Audiobooks are my practical favorite fiction delivery method, even though I still have a soft spot in my heart for physical books. The fact is, I just don’t have time to read them. But I can listen to audiobooks when I’m driving, at the gym, and when I’m getting ready for work—so I can either consume a good book in anywhere from three days to a week, or determine quickly whether a less-than-stellar book just isn’t worth the time investment. I’m almost never listening to one at the same time as anyone else I know, though, and therefore I lack a community for discussion. So I finally realized I should blog about them, in the hopes that someone might chime in. 🙂
I raced through Ready Player One in probably five days. This is one of those unique stories that is clearly a labor of love; author Ernest Cline seemed to have combined all of his favorite things (video games, role playing games, 80s pop culture) into one outrageously imaginative quest. The premise: James Halliday, multi-billionaire and inventor of the massive online virtual reality world known as The OASIS, dies. But he leaves behind an “easter egg” somewhere in the OASIS, a buried treasure which will allow the finder to inherit his entire fortune. Halliday was a child of the 1980s, and obsessed with its popular culture—so any “gunter” (as the egg hunters come to call themselves) who wishes to find the egg must likewise immerse him or herself in 80s pop culture, including the video games from that era, in order to successfully follow the clues and clear the gates standing between the gunter and the egg.

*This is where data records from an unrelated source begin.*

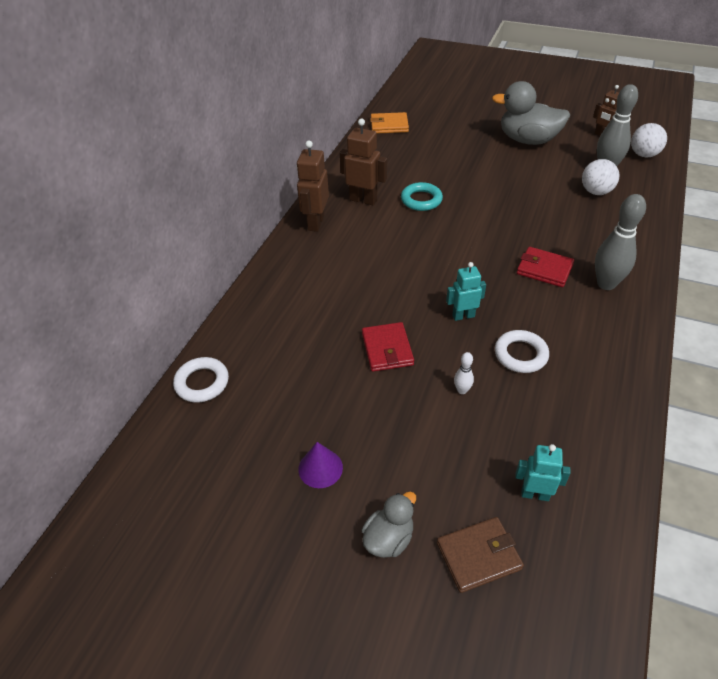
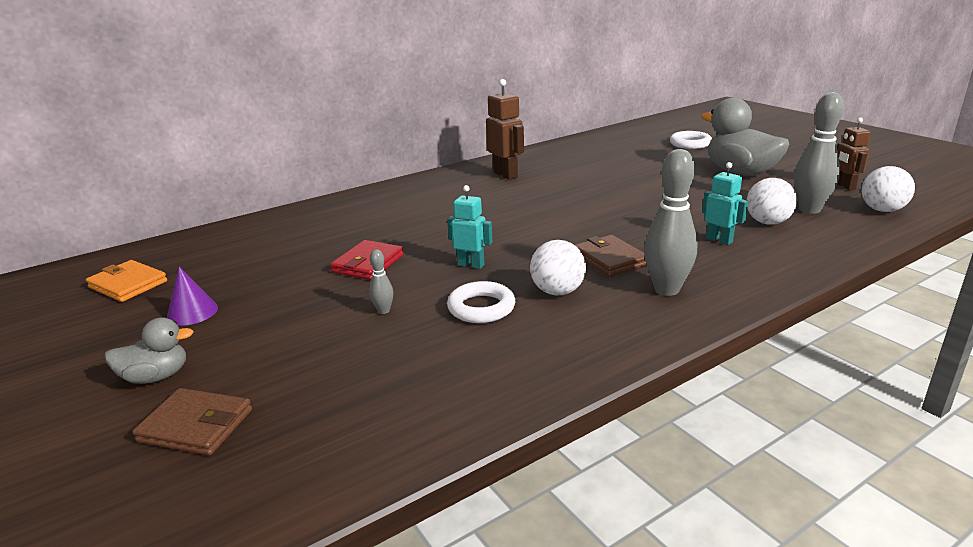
camera: 35 degrees right, 20 degrees down
white ring [173,357,229,403] -> white ring moved to [670,131,712,149]
brown robot [297,141,329,232] -> none
orange wallet [370,112,409,133] -> orange wallet moved to [86,260,167,302]
turquoise ring [401,182,443,211] -> none
white bowling pin [454,352,474,394] -> grey bowling pin [369,249,393,314]
turquoise robot [515,444,571,501] -> turquoise robot moved to [702,162,748,245]
red wallet [517,247,574,287] -> brown wallet [575,235,647,277]
none -> white ball [530,240,586,295]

The story’s main character is Wade Watts, but his avatar in the OASIS is Parzival, after Arthur’s knight who found the Holy Grail (though most versions spell his name as Percival. But I digress.) Parzival grew up in a trailer park with an abusive family, and was bullied in school, so when he has the chance to enroll in virtual school within the OASIS, he jumps at the chance. As far as he’s concerned, the less of his life he lives in the real world, the better. All of his virtual “friends” whom he meets along the way also hide various secrets behind their avatars, which I found to be an interesting commentary on the growing online culture. My biggest issue with the book was the author’s periodic political and religious soapbox, which he clearly placed in the mouth of his main character: there was a long drawn-out first person narration towards the beginning that I found off-putting. Those themes did recur a few more times, but they weren’t integral to the story, and were easily overlooked.
In many ways, the story is a classic quest tale where the characters have to puzzle out the clues in order to move forward, and this by itself would have made me love it. But the world building is so spectacular, the characterizations so rich, and the unique way the author ties in his own passions truly makes it a masterpiece. I can’t wait for the film!